Pouco antes do jantar ele falou do divórcio, que surpreendera a todos e mantiveram-se discretos, respeitando-o.
Depois do jantar, todos se dirigiram à espaçosa sala, bebiam vinho, conversavam e riam, as crianças brincavam com os felinos, já de madrugada cada um foi se dirigindo aos aposentos.
Na manhã seguinte Emília os aguardava com a mesa farta para o café da manhã, ah, que momento especial e feliz pensava ela. Levantaram tarde, tomaram o café, uma manhã agradável, depois foram tomar sol e caminhar por entre o milho e o jardim.
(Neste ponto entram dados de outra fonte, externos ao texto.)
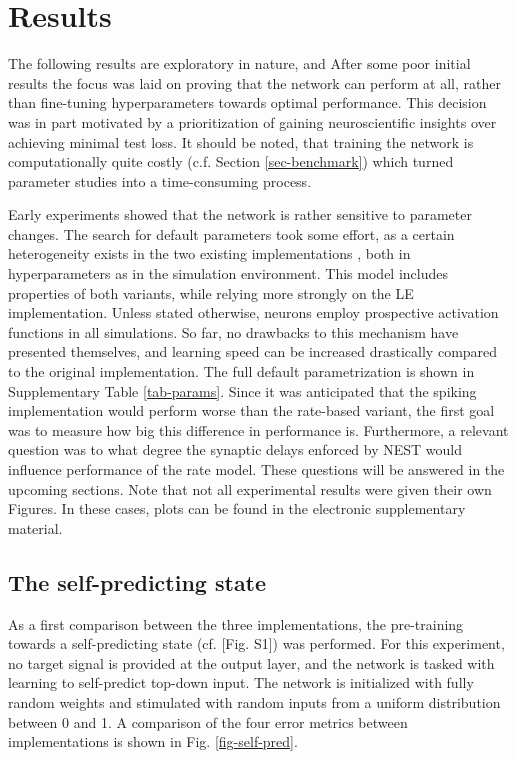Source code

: 
\chapter{Results}

The following results are exploratory in nature, and After some poor initial results the focus was laid on proving that
the network can perform at all, rather than fine-tuning hyperparameters towards optimal performance. This decision was
in part motivated by a prioritization of gaining neuroscientific insights over achieving minimal test loss. It should be
noted, that training the network is computationally quite costly (c.f. Section \ref{sec-benchmark}) which turned
parameter studies into a time-consuming process.

Early experiments showed that the network is rather sensitive to parameter changes. The search for default parameters
took some effort, as a certain heterogeneity exists in the two existing implementations
\citep{sacramento2018dendritic,Haider2021}, both in hyperparameters as in the simulation environment. This model
includes properties of both variants, while relying more strongly on the LE implementation. Unless stated otherwise,
neurons employ prospective activation functions in all simulations. So far, no drawbacks to this mechanism have
presented themselves, and learning speed can be increased drastically compared to the original implementation. The full
default parametrization is shown in Supplementary Table \ref{tab-params}. Since it was anticipated that the spiking
implementation would perform worse than the rate-based variant, the first goal was to measure how big this difference in
performance is. Furthermore, a relevant question was to what degree the synaptic delays enforced by NEST would influence
performance of the rate model. These questions will be answered in the upcoming sections. Note that not all experimental
results were given their own Figures. In these cases, plots can be found in the electronic supplementary material.


\section{The self-predicting state}

As a first comparison between the three implementations, the pre-training towards a self-predicting state (cf.
\citep{sacramento2018dendritic}[Fig. S1]) was performed. For this experiment, no target signal is provided at the output
layer, and the network is tasked with learning to self-predict top-down input. The network is initialized with fully
random weights and stimulated with random inputs from a uniform distribution between 0 and 1. A comparison of the four
error metrics between implementations is shown in Fig. \ref{fig-self-pred}.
Fizeram questão de elogiar a boa disposição e cuidados da mãe para com tudo.
Antes do almoço, todos foram arrumando as malas e partindo, ficara a alegria, as lembranças e o doce vazio da partida da pequena família.
Mas a vida é assim mesmo falava ela sozinha, há a hora de chegar, de permanecer e partir.
Capítulo XI: A saudade
Emília, como nunca antes havia sentido esta sensação de saudade, de perca, de ausência, naquela manhã em especial sentira-se triste e solitária, a velha era forte e fora vista poucas vezes chorando, mas aquela manhã era diferente, nem ela sabia explicar o que tomava conta de si. Sentou-se na cadeira de balanço, as lágrimas escorriam e ela as secava com o avental.
Depois de um longo tempo, ali, intacta, levantara-se e fora tomar um banho.
As horas foram passando e Emília não saia do banheiro, algo poderia ter acontecido, poderia ter passado mal, desmaiado ou adormecido na banheira com água quentinha. Talvez fosse o desejo dela permanecer lá por bastante tempo, como uma forma de dar leveza na alma. Porém, aquela situação fugia do habitual.
Capítulo XII:
Durante a madrugada Emília saíra atônita e confusa do banheiro, parecia ter perdido os sentidos, com os olhos embaçados caminhara lentamente e meio cambaleando até o quarto, secou-se e vestira um pijama, deitara-se lentamente na cama, cobriu-se com cobertas quentes e adormecera.
A porta ficara semiaberta e rangendo a cada gato que adentrava ao aposento, aos poucos, todos os seus felinos entraram e foram se acomodando ao lado da velha, todos dormiam um sono inabalável.
Capítulo XIII: A morte e o canibalismo
Aquela era a cena mais bela que se podia dizer, se não fosse o fatídico e aterrorizante acontecimento que assombrou aquele casarão.
Aproximadamente 1 mês depois do natal, o filho mais velho de Emília veio até a casa da mãe a fim de passar uns tempos e dar paz à mente, visto que havia passado por um momento doloroso, o divórcio, ali parecia um bom lugar para acalantar o coração junto com a mãe e toda a natureza que a cerca.
Chegou, e encontrou as lâmpadas de natal ligadas, isto já passados quase 30 dias das festas natalinas, a porta e janelas fechadas. Bateu e não fora recebido por ninguém, pensara ele se talvez a mãe tivesse viajado, ou id o à cidade, mas as luzes coloridas o preocuparam. Foi quando arrombou a porta e por suas narinas foram invadidas por um terrível cheiro, aquilo cheira podre, o aroma era de morte. Com certo receio fora indo rumo ao quarto da velha mãe, abriu a porta que se encontrava semiaberta e se deparou com aquela cena horripilante, cuja qual jamais esquecera. Os restos mortais da mãe espalhados pela cama, já não possuía mais forma, nem seus trajes podiam ser reconhecidos. A velha fora devorada pelos amigos felinos e posteriormente, já sem alimento, os bichanos cometeram canibalismo, alimentando-se uns dos outros.
Os restos mortais da mãe e dos gatos foram enterrados no jardim que ela cuidara e cultivara a vida toda com amor do mundo. O filho enlouquecera e fora internado para tratamento psiquiátrico, os médicos diziam que o linguajar eram miados impossíveis de se compreender.
Com o passar do tempo os outros filhos venderam o casarão para uma família adoradora de gatos, com eles se mudaram 13 felinos.